Best, who skied on Canadian national ski teams in the early 1980s, refers to the result of deploying AMRs on two-way streets as “a Canadian traffic jam.”

The AMRs feature collision avoidance safety systems and stop moving when objects, including other AMRs on the other side of a two-way street, cross their path. Once in safety mode, an AMR waits for its path to clear before resuming travel. Traffic jams resulted because AMRs, like Canadians that are overly polite at roundabouts (according to Best) constantly defer to each other to move first and clear the jam.

Ongoing construction also literally provided obstacles to setting up AMR pathing.
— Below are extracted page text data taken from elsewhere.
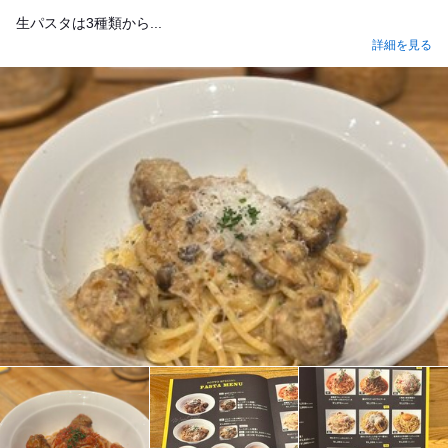
生パスタは3種類から...
詳細を見る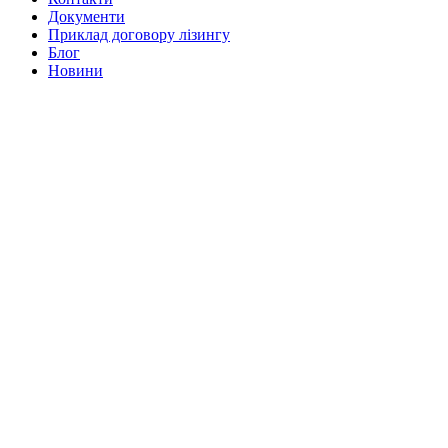
Документи
Приклад договору лізингу
Блог
Новини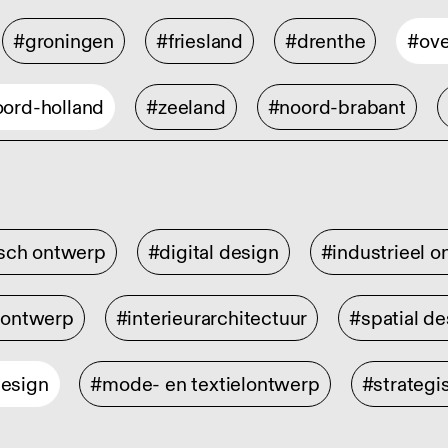
#groningen
#friesland
#drenthe
#ove
ord-holland
#zeeland
#noord-brabant
isch ontwerp
#digital design
#industrieel 
rontwerp
#interieurarchitectuur
#spatial de
design
#mode- en textielontwerp
#strategi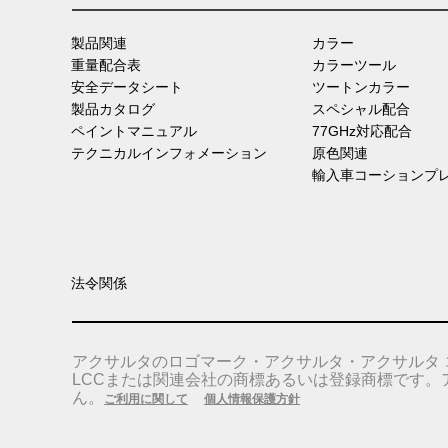
製品関連
カラー
重量配合表
カラーツール
安全データシート
ツートンカラー
製品カタログ
スペシャル配合
ペイントマニュアル
77GHz対応配合
テクニカルインフォメーション
原色関連
輸入車コーションプ
法令関係
アクサルタのロゴマーク・アクサルタ・アクサルタ 
LCCまたは関連会社の商標あるいは登録商標です
ん。
ご利用に関して
個人情報保護方針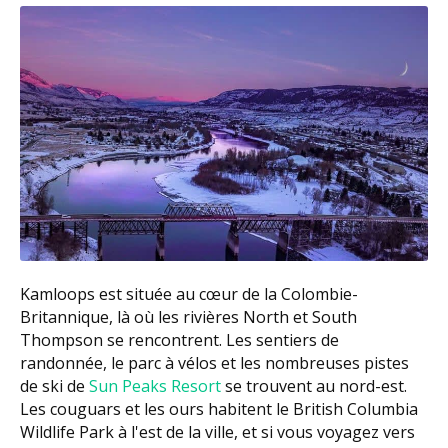
Kamloops est située au cœur de la Colombie-
Britannique, là où les rivières North et South
Thompson se rencontrent. Les sentiers de
randonnée, le parc à vélos et les nombreuses pistes
de ski de
Sun Peaks Resort
se trouvent au nord-est.
Les couguars et les ours habitent le British Columbia
Wildlife Park à l'est de la ville, et si vous voyagez vers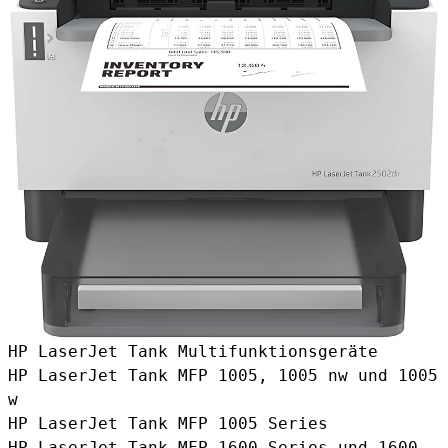
HP LaserJet Tank Multifunktionsgeräte
HP LaserJet Tank MFP 1005, 1005 nw und 1005
w
HP LaserJet Tank MFP 1005 Series
HP LaserJet Tank MFP 1600 Series und 1600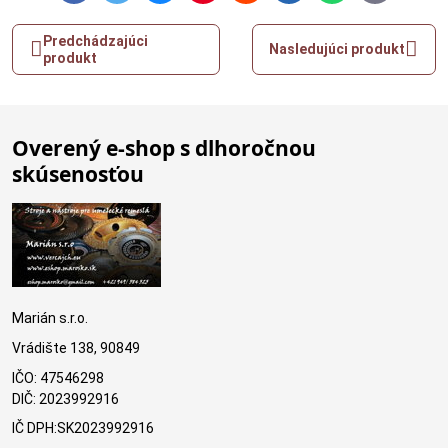
mail
Predchádzajúci
Nasledujúci produkt
produkt
Overený e-shop s dlhoročnou
skúsenosťou
Marián s.r.o.
Vrádište 138, 90849
IČO: 47546298
DIČ: 2023992916
IČ DPH:SK2023992916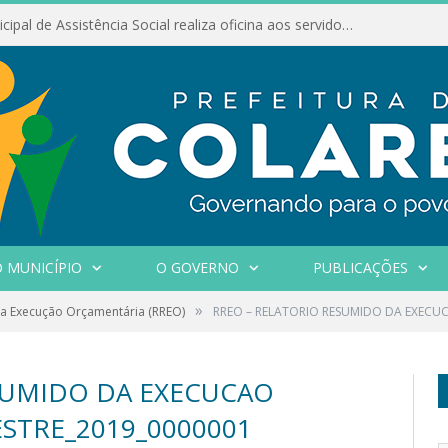
Conselho Municipal de Assistência Social realiza oficina aos servidores
 MUNICÍPIO
O GOVERNO
PUBLICAÇÕES
»
da Execução Orçamentária (RREO)
RREO – RELATORIO RESUMIDO DA EXECU
SUMIDO DA EXECUCAO
STRE_2019_0000001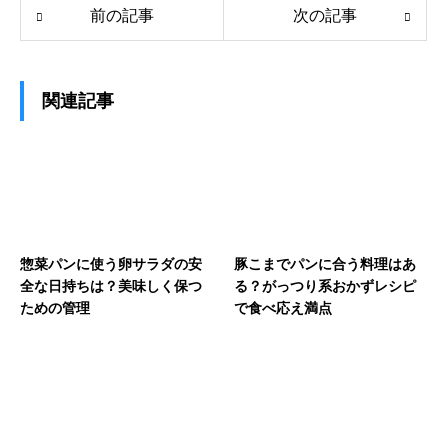
前の記事
次の記事
関連記事
惣菜パンに使う卵サラダの安
豚こまでパンに合う料理はあ
全な日持ちは？美味しく保つ
る？がっつり系おかずレシピ
ための管理
で食べ応え満点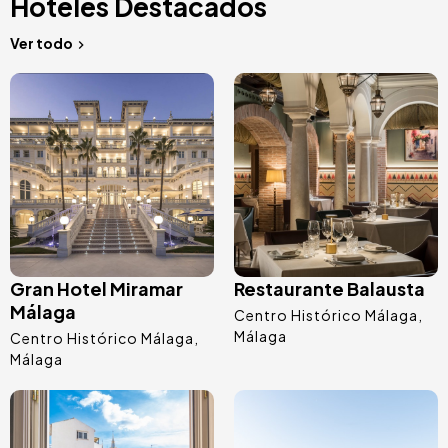
Hoteles Destacados
Ver todo
Image
Image
Gran Hotel Miramar
Restaurante Balausta
Málaga
Centro Histórico Málaga
Málaga
Centro Histórico Málaga
Málaga
Image
Image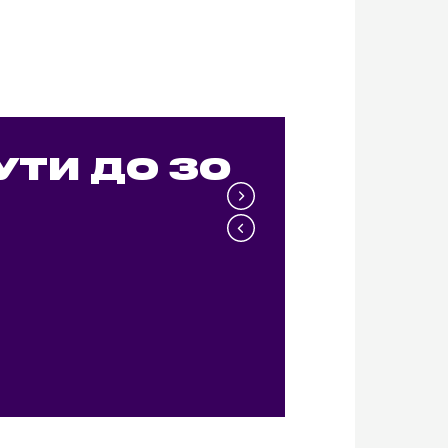
УТИ ДО 30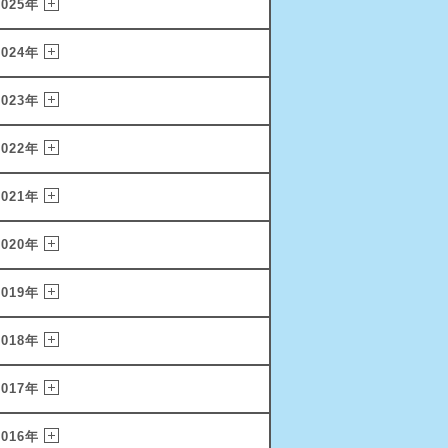
2025年
2024年
2023年
2022年
2021年
2020年
2019年
2018年
2017年
2016年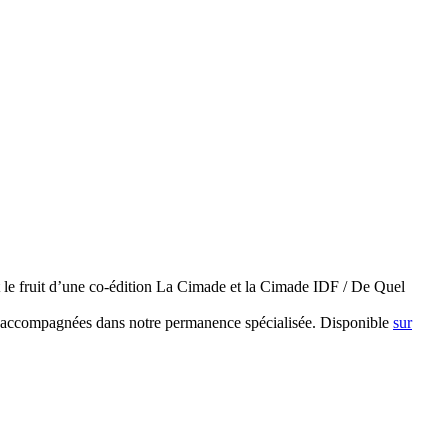
t le fruit d’une co-édition La Cimade et la Cimade IDF / De Quel
, accompagnées dans notre permanence spécialisée. Disponible
sur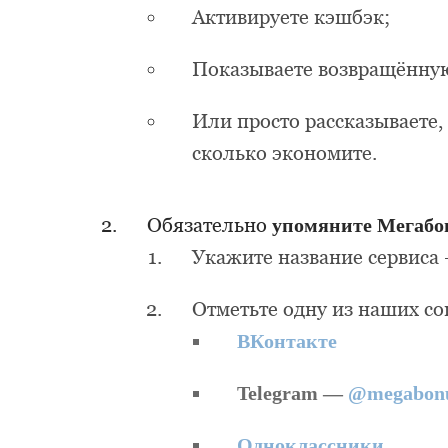
Активируете кэшбэк;
Показываете возвращённу
Или просто рассказываете,
сколько экономите.
Обязательно
упомяните Мегабо
Укажите название сервиса
Отметьте одну из наших со
ВКонтакте
Telegram —
@megabonu
Одноклассники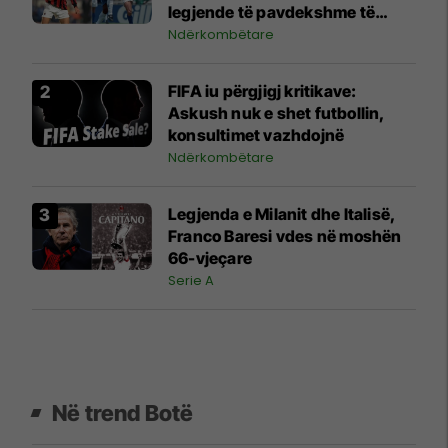
legjende të pavdekshme të
futbollit
Ndërkombëtare
FIFA iu përgjigj kritikave:
Askush nuk e shet futbollin,
konsultimet vazhdojnë
Ndërkombëtare
Legjenda e Milanit dhe Italisë,
Franco Baresi vdes në moshën
66-vjeçare
Serie A
Në trend Botë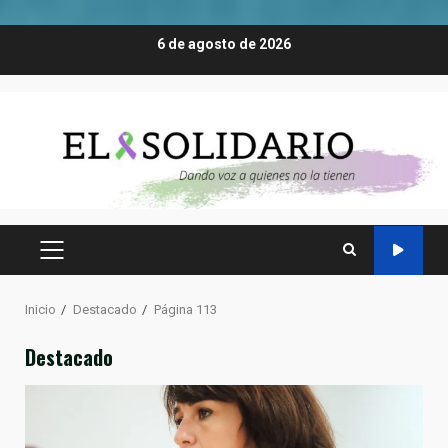
Saltar
6 de agosto de 2026
al
contenido
MENÚ
PRINCIPAL
Inicio
Destacado
Página 113
Destacado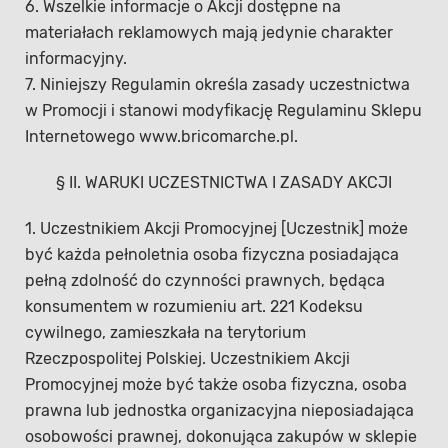
6. Wszelkie informacje o Akcji dostępne na
materiałach reklamowych mają jedynie charakter
informacyjny.
7. Niniejszy Regulamin określa zasady uczestnictwa
w Promocji i stanowi modyfikację Regulaminu Sklepu
Internetowego www.bricomarche.pl.
§ II. WARUKI UCZESTNICTWA I ZASADY AKCJI
1. Uczestnikiem Akcji Promocyjnej [Uczestnik] może
być każda pełnoletnia osoba fizyczna posiadająca
pełną zdolność do czynności prawnych, będąca
konsumentem w rozumieniu art. 221 Kodeksu
cywilnego, zamieszkała na terytorium
Rzeczpospolitej Polskiej. Uczestnikiem Akcji
Promocyjnej może być także osoba fizyczna, osoba
prawna lub jednostka organizacyjna nieposiadająca
osobowości prawnej, dokonująca zakupów w sklepie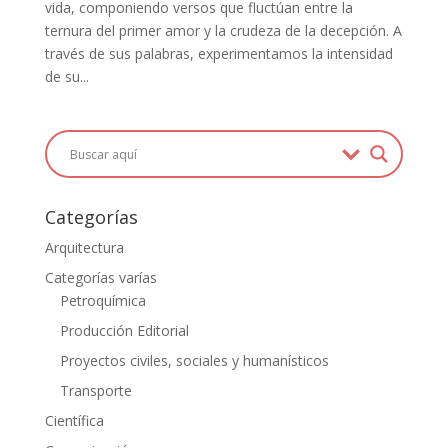
vida, componiendo versos que fluctúan entre la
ternura del primer amor y la crudeza de la decepción. A
través de sus palabras, experimentamos la intensidad
de su...
Categorías
Arquitectura
Categorías varías
Petroquímica
Producción Editorial
Proyectos civiles, sociales y humanísticos
Transporte
Científica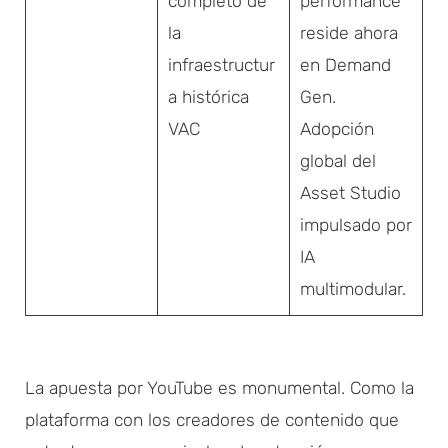
completo de
performance
la
reside ahora
infraestructur
en Demand
a histórica
Gen.
VAC
Adopción
global del
Asset Studio
impulsado por
IA
multimodular.
La apuesta por YouTube es monumental. Como la
plataforma con los creadores de contenido que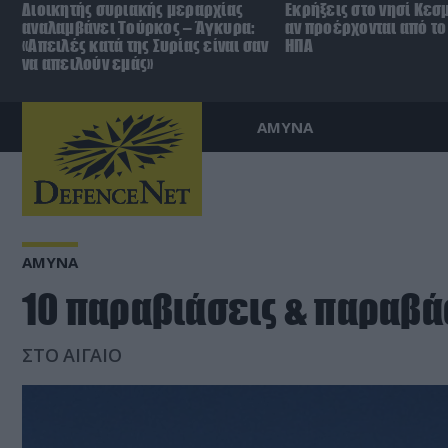
Διοικητής συριακής μεραρχίας
Εκρήξεις στο νησί Κεσ
αναλαμβάνει Τούρκος – Άγκυρα:
αν προέρχονται από το 
«Απειλές κατά της Συρίας είναι σαν
ΗΠΑ
να απειλούν εμάς»
ΑΜΥΝΑ
ΑΜΥΝΑ
10 παραβιάσεις & παραβάσ
ΣΤΟ ΑΙΓΑΙΟ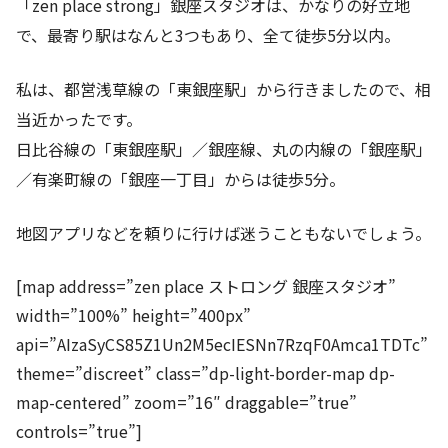
「zen place strong」銀座スタジオは、かなりの好立地
で、最寄り駅はなんと3つもあり、全て徒歩5分以内。
私は、都営浅草線の「東銀座駅」から行きましたので、相
当近かったです。
日比谷線の「東銀座駅」／銀座線、丸の内線の「銀座駅」
／有楽町線の「銀座一丁目」からは徒歩5分。
地図アプリなどを頼りに行けば迷うこともないでしょう。
[map address=”zen place ストロング 銀座スタジオ”
width=”100%” height=”400px”
api=”AIzaSyCS85Z1Un2M5ecIESNn7RzqF0Amca1TDTc”
theme=”discreet” class=”dp-light-border-map dp-
map-centered” zoom=”16″ draggable=”true”
controls=”true”]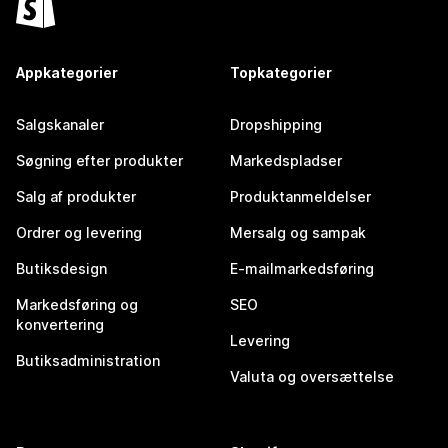
Appkategorier
Topkategorier
Salgskanaler
Dropshipping
Søgning efter produkter
Markedspladser
Salg af produkter
Produktanmeldelser
Ordrer og levering
Mersalg og sampak
Butiksdesign
E-mailmarkedsføring
Markedsføring og
SEO
konvertering
Levering
Butiksadministration
Valuta og oversættelse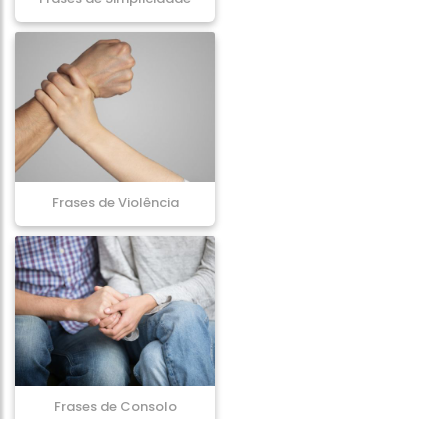
Frases de Violência
Frases de Consolo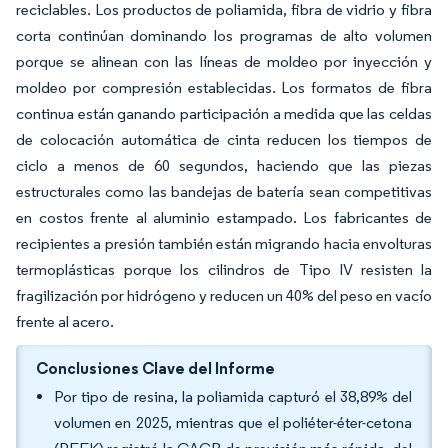
reciclables. Los productos de poliamida, fibra de vidrio y fibra
corta continúan dominando los programas de alto volumen
porque se alinean con las líneas de moldeo por inyección y
moldeo por compresión establecidas. Los formatos de fibra
continua están ganando participación a medida que las celdas
de colocación automática de cinta reducen los tiempos de
ciclo a menos de 60 segundos, haciendo que las piezas
estructurales como las bandejas de batería sean competitivas
en costos frente al aluminio estampado. Los fabricantes de
recipientes a presión también están migrando hacia envolturas
termoplásticas porque los cilindros de Tipo IV resisten la
fragilización por hidrógeno y reducen un 40% del peso en vacío
frente al acero.
Conclusiones Clave del Informe
Por tipo de resina, la poliamida capturó el 38,89% del
volumen en 2025, mientras que el poliéter-éter-cetona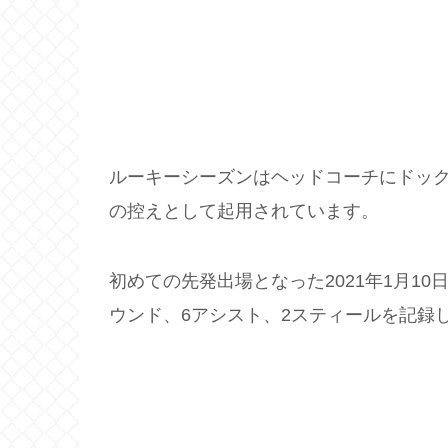
ルーキーシーズンはヘッドコーチにドッ
の控えとして起用されています。
初めての先発出場となった2021年1月1
ウンド、6アシスト、2スティールを記録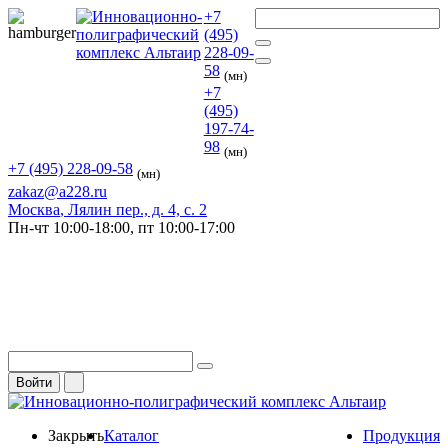
+7
(495)
228-09-
58
(мн)
+7
(495)
197-74-
98
(мн)
+7 (495) 228-09-58
(мн)
zakaz@a228.ru
Москва
, Лялин пер., д. 4, с. 2
Пн-чт
10:00-18:00,
пт
10:00-17:00
Войти
Закрыть
Каталог
Продукция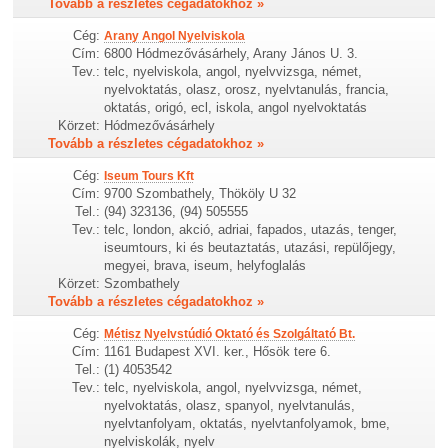
Tovább a részletes cégadatokhoz »
Cég:
Arany Angol Nyelviskola
Cím:
6800 Hódmezővásárhely, Arany János U. 3.
Tev.:
telc, nyelviskola, angol, nyelvvizsga, német,
nyelvoktatás, olasz, orosz, nyelvtanulás, francia,
oktatás, origó, ecl, iskola, angol nyelvoktatás
Körzet:
Hódmezővásárhely
Tovább a részletes cégadatokhoz »
Cég:
Iseum Tours Kft
Cím:
9700 Szombathely, Thököly U 32
Tel.:
(94) 323136, (94) 505555
Tev.:
telc, london, akció, adriai, fapados, utazás, tenger,
iseumtours, ki és beutaztatás, utazási, repülőjegy,
megyei, brava, iseum, helyfoglalás
Körzet:
Szombathely
Tovább a részletes cégadatokhoz »
Cég:
Métisz Nyelvstúdió Oktató és Szolgáltató Bt.
Cím:
1161 Budapest XVI. ker., Hősök tere 6.
Tel.:
(1) 4053542
Tev.:
telc, nyelviskola, angol, nyelvvizsga, német,
nyelvoktatás, olasz, spanyol, nyelvtanulás,
nyelvtanfolyam, oktatás, nyelvtanfolyamok, bme,
nyelviskolák, nyelv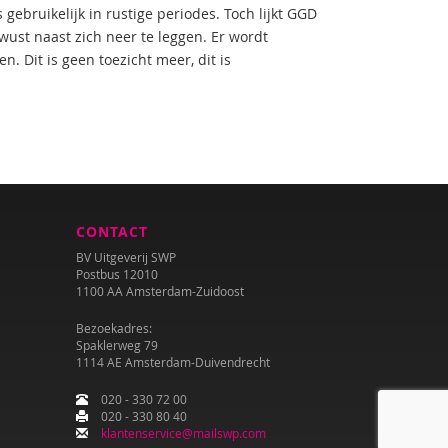
ebruikelijk in rustige periodes. Toch lijkt GGD
ust naast zich neer te leggen. Er wordt
. Dit is geen toezicht meer, dit is
CONTACT
BV Uitgeverij SWP
Postbus 12010
1100 AA Amsterdam-Zuidoost
Bezoekadres:
Spaklerweg 79
1114 AE Amsterdam-Duivendrecht
020 - 330 72 00
020 - 330 80 40
klantenservice@mailswp.com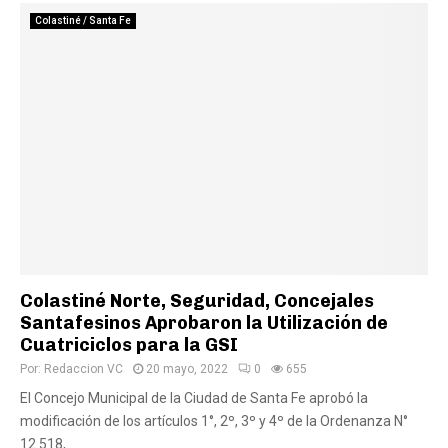
Colastiné / Santa Fe
Colastiné Norte, Seguridad, Concejales
Santafesinos Aprobaron la Utilización de
Cuatriciclos para la GSI
Por:
Redaccion VC
20 mayo, 2022
0
655
El Concejo Municipal de la Ciudad de Santa Fe aprobó la
modificación de los artículos 1°, 2º, 3º y 4º de la Ordenanza N°
12.518,...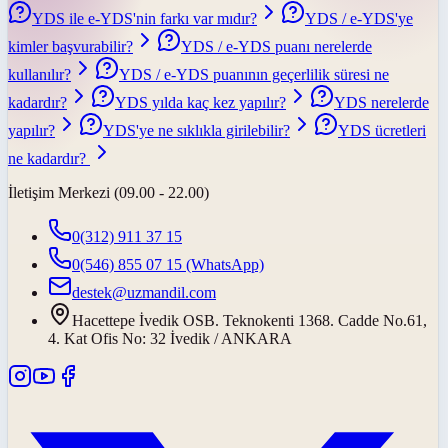
YDS ile e-YDS'nin farkı var mıdır?
YDS / e-YDS'ye
kimler başvurabilir?
YDS / e-YDS puanı nerelerde
kullanılır?
YDS / e-YDS puanının geçerlilik süresi ne
kadardır?
YDS yılda kaç kez yapılır?
YDS nerelerde
yapılır?
YDS'ye ne sıklıkla girilebilir?
YDS ücretleri
ne kadardır?
İletişim Merkezi (09.00 - 22.00)
0(312) 911 37 15
0(546) 855 07 15
(WhatsApp)
destek@uzmandil.com
Hacettepe İvedik OSB. Teknokenti 1368. Cadde No.61,
4. Kat Ofis No: 32 İvedik / ANKARA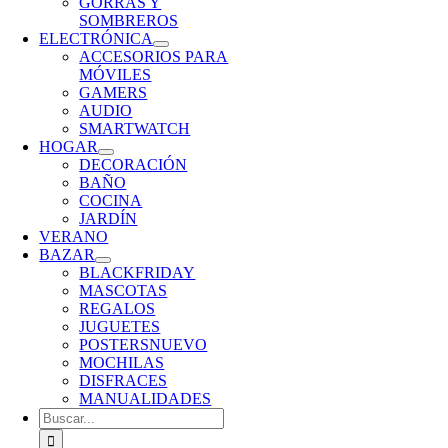
GORRAS Y
SOMBREROS
ELECTRÓNICA
ACCESORIOS PARA
MÓVILES
GAMERS
AUDIO
SMARTWATCH
HOGAR
DECORACIÓN
BAÑO
COCINA
JARDÍN
VERANO
BAZAR
BLACKFRIDAY
MASCOTAS
REGALOS
JUGUETES
POSTERS
NUEVO
MOCHILAS
DISFRACES
MANUALIDADES
Buscar:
“It became a real challenge for the guys at Fetch because they’d get a good, clear pathway and then they’d come in the next morning and a transport truck had [delivered] five new machines [that were] now in their clear pathway,” Best says. He adds that in the future, he wouldn’t bring in his AMR team until completing 95% of construction and installation.

The M3 system tracks AMR pathing and monitors routes for efficiency. BMC employees can make simple adjustments. More complicated corrections require experts from Fetch. Best admits he could have obviated some of these pathing issues from the very beginning.

“There’s a bit of a chicken and egg [situation] but you should have it narrowed down [during floor planning] and then when you start getting into ’This is how I want to lay it out,’ you have to have your AMR team with you because you’re hand in hand at that stage,” Best says. “Today, I would bring them in much earlier and have them much more integral in that planning process.”

Best never had to worry about employee buy-in because 85% of his employees run sewing stations and he sees no machines on the horizon that could viably take these employees’ jobs away, especially in the one-off, on-demand clothes manufacturing industry. The highly regulated AMRs also present no safety concerns.

More Space Equals More Product

With the factory in full operation and 120 sewing stations in use, the facility’s M3 computer system, every seven seconds, calculates where to direct each AMR based on the type of seam an operator sews, the materials loaded into their machine and their relative skill among other variables.

Best says that 10 of the factory’s AMRs are usually in motion simultaneously and the M3 system can at any time adjust any AMR’s intended location, based on how variables change.

“We can redirect a tote in the middle of the process to help out with the load leveling of the factory,” says Best.

Thanks to replacing the conveyor system with the AMR fleet, the plant enjoys a 33% improvement in space efficiency and has much more room for sewing equipment. According to Best, this tripled the production capacity of his previous plant at OnPoint Manufacturing.

“I am convinced, today, I could probably get another 30% increase in the next plant we’re building,” Best says.